A, Time course of the interhemispheric delay and effect of 5 μM 5-HT (n = 3). B, Absolute values of the interhemispheric delay measured during the last 3 minutes of control, the last 3 minutes of application of 5-HT, and the last 3 minutes of the washout of 5-HT (n = 3); the interhemispheric delay was calculated as the difference in latency between the recordings obtained at recording sites #4 (ipsilateral) and #7 (contralateral; see Fig 5B). * p<0.05, Student’s t test for paired samples. The data points used to calculate the averages in panel B are available in S6 Table.

Fig 8. Effect of agonists of 5-HT receptors on the latency of synchronous discharges.

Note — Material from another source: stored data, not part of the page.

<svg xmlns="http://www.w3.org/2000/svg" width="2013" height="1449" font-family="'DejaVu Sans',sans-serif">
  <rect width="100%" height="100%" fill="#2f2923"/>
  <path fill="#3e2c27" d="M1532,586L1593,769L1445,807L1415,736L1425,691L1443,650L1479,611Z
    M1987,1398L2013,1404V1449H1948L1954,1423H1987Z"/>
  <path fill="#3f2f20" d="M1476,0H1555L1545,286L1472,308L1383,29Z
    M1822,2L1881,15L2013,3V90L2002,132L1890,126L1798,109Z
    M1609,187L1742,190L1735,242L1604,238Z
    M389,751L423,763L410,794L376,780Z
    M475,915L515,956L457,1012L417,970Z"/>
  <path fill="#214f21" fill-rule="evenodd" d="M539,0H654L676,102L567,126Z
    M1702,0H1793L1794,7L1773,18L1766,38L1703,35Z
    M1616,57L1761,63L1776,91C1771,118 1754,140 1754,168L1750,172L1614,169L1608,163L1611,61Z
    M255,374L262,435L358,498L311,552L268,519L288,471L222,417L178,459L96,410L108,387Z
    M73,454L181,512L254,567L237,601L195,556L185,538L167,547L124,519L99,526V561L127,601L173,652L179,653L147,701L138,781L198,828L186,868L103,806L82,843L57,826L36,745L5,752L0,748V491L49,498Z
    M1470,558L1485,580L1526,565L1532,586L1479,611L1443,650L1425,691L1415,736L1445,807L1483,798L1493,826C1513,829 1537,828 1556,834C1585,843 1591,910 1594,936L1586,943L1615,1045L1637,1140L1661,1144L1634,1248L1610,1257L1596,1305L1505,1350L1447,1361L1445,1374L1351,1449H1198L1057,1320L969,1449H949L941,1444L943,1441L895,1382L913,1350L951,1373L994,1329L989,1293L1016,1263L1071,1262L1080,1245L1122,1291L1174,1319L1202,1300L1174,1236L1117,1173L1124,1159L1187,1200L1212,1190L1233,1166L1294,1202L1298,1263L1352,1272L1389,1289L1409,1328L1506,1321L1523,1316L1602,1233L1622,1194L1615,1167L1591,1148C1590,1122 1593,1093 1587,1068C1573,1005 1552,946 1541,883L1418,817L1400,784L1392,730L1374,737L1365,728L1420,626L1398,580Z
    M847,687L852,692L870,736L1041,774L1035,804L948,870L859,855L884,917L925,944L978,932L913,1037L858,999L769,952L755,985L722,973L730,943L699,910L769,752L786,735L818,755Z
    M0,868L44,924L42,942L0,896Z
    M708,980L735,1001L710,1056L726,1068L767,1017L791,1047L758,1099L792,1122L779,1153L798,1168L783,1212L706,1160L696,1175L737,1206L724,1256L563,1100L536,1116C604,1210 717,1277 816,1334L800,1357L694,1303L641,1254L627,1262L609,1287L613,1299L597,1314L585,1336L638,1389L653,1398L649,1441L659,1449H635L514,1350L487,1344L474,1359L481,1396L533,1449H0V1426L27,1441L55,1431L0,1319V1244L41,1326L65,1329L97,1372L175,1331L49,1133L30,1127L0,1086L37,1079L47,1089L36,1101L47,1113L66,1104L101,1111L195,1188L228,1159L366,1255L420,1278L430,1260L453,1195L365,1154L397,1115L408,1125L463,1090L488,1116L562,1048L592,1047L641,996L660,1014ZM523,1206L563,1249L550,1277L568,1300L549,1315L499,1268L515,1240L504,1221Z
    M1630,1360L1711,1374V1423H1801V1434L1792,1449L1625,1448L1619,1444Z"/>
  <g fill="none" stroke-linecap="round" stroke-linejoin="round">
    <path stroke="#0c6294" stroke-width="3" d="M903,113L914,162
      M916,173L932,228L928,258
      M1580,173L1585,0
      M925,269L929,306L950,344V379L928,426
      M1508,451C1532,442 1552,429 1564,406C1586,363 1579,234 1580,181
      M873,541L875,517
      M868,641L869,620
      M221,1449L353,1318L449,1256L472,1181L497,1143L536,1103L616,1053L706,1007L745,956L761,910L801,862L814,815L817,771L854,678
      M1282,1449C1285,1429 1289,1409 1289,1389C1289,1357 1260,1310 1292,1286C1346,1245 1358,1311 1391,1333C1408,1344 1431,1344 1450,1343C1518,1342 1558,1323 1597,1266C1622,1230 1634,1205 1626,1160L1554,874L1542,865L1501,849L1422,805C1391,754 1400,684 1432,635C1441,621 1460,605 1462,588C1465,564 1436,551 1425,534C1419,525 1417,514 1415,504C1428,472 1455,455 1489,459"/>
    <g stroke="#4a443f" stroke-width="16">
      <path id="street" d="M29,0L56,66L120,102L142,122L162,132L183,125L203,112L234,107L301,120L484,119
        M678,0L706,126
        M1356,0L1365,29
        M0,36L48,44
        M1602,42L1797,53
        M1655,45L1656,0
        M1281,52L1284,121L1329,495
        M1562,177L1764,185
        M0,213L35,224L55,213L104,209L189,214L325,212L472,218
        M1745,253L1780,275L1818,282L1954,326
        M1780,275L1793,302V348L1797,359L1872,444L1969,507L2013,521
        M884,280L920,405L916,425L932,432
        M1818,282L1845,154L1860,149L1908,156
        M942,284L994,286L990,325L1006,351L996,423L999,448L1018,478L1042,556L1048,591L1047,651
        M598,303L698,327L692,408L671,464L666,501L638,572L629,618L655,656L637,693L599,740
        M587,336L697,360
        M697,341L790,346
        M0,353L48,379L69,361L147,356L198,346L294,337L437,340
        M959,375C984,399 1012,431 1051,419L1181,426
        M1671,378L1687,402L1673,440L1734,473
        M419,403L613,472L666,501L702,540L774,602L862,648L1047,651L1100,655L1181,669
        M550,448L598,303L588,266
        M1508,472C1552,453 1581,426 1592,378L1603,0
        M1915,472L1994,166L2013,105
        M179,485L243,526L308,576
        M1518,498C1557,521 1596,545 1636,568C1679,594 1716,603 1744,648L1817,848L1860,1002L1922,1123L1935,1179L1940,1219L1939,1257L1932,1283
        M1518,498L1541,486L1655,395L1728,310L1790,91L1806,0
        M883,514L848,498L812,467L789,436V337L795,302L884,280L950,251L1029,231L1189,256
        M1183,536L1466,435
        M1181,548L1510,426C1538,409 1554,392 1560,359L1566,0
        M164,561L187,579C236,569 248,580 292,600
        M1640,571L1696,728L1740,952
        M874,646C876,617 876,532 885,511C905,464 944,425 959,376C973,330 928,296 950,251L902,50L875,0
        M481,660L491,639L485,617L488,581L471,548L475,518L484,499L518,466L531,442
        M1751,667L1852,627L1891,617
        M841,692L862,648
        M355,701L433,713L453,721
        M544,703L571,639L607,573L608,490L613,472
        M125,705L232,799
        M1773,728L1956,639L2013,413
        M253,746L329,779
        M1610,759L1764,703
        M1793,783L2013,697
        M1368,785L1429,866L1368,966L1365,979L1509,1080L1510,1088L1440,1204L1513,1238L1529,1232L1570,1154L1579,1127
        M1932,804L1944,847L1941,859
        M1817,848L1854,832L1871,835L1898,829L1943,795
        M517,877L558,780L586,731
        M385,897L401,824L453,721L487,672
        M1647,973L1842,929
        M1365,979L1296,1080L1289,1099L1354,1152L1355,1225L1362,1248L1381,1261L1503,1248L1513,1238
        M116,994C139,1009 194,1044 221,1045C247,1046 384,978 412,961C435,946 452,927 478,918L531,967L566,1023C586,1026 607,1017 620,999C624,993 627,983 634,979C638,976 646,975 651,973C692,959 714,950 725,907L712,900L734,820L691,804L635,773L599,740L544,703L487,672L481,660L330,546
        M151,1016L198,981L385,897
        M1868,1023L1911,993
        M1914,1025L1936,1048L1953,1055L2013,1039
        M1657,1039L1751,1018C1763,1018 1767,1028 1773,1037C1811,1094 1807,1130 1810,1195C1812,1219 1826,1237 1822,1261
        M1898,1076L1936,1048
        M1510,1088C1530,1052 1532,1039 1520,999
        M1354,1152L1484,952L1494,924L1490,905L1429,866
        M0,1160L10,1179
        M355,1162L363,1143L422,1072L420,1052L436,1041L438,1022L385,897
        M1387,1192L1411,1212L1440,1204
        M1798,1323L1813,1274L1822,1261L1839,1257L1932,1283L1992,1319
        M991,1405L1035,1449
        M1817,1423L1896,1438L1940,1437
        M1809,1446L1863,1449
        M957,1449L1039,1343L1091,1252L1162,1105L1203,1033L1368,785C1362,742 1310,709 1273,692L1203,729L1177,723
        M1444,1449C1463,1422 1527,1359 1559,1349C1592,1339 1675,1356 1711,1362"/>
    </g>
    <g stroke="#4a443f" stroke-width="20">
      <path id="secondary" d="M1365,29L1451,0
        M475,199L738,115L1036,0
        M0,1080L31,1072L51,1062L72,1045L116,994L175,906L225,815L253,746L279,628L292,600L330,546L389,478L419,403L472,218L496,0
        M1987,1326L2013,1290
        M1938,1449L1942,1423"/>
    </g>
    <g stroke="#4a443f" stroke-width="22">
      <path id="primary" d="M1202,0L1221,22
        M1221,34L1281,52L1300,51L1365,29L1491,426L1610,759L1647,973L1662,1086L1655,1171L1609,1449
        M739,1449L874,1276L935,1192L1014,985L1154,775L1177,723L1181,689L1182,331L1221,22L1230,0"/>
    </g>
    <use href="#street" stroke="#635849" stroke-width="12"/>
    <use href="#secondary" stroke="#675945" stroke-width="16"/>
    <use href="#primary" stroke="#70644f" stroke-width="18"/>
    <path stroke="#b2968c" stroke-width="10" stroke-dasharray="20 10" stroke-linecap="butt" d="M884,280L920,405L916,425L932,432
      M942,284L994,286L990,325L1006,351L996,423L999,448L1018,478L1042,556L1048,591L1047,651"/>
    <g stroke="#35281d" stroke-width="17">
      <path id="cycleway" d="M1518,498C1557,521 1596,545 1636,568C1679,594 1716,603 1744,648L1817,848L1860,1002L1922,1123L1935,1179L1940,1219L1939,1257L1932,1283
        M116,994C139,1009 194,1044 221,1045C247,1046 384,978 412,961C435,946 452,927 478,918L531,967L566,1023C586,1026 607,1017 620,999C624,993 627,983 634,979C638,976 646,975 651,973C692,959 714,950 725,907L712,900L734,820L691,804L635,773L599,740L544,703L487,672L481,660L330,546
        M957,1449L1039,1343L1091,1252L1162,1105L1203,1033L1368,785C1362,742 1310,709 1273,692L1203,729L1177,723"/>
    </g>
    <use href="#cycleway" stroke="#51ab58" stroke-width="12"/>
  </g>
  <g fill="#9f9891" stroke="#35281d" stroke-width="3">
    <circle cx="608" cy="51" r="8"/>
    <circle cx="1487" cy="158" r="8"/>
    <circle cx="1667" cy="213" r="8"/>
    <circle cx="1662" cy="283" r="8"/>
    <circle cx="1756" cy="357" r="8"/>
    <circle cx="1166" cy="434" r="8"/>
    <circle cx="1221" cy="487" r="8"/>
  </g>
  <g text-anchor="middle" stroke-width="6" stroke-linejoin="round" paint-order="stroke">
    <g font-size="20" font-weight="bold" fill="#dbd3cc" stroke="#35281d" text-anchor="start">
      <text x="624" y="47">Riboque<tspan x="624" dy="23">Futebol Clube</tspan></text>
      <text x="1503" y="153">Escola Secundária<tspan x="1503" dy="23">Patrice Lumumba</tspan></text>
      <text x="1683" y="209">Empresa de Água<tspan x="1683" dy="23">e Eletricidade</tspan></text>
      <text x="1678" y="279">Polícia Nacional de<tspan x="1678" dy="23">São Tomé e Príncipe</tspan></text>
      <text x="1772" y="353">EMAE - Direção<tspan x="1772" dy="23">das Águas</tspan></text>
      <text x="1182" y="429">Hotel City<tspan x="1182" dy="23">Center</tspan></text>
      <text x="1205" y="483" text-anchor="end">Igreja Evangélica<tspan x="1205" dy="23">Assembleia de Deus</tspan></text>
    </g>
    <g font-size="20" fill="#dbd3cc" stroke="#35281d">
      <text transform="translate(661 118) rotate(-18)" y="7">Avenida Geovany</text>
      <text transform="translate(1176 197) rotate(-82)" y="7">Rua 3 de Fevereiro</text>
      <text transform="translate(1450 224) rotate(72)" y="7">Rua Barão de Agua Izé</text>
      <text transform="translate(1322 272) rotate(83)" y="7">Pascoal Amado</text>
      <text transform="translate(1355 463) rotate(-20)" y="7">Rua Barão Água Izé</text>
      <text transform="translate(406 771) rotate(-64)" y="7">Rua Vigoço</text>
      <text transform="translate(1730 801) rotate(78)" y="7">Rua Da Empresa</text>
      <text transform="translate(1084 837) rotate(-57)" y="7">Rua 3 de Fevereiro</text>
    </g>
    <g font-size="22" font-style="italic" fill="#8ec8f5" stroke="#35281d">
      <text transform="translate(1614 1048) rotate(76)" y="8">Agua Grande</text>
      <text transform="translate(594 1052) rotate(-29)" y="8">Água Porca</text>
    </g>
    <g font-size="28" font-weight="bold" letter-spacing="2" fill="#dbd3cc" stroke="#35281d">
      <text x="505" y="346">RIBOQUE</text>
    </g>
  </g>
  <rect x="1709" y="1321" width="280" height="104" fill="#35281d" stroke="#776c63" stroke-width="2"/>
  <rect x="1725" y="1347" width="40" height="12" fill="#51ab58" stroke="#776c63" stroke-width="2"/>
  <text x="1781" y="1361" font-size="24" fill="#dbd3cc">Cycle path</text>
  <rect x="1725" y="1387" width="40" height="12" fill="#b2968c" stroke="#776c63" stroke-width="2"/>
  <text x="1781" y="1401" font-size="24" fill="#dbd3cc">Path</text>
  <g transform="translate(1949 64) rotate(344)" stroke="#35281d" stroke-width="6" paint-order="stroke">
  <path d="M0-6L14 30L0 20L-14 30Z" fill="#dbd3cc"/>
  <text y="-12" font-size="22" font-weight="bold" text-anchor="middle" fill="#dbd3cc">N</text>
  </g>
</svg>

A, Time course of the latency of synchronous discharges evoked by stimulation of layer 1 during the application of 10 μM 8-OH-DPAT (5-HT_1A agonist, upper panel; ipsilateral and contralateral n = 4), 10 μM DOI (5-HT_2A agonist, middle panel; ipsilateral n = 22, contralateral n = 10), and 10 μM CP93129 (5-HT_1B agonist, bottom panel; ipsilateral n = 12, contralateral n = 6). The agonists were applied during the time marked by the gray area; latencies are given as percentage of the control value (white symbols are ipsilateral latencies and dark red symbols are contralateral latencies). B, Effect of the application of 10 μM 8-OH-DPAT (upper histograms; ipsi- and contralateral n = 4), 10 μM DOI (middle histograms; ipsilateral n = 22, contralateral n = 10) and 10 μM CP93129 (lower histograms; ipsilateral n = 12, contralateral n = 6) on the latencies of synchronous discharges evoked by stimulation of layer 1 and recorded at ipsilateral recording sites (white columns) and at contralateral recording sites (dark red columns). In each plot, there are pooled values from several recording sites. Latencies were measured and averaged during the last 5 minutes of control, the last 5 minutes of drug application, and the last 5 minutes of the washout. * p<0.05; **p<0.01 with respect to the control (Student's t test for paired samples). The data points used to calculate the averages in panel B are available in S7 Table.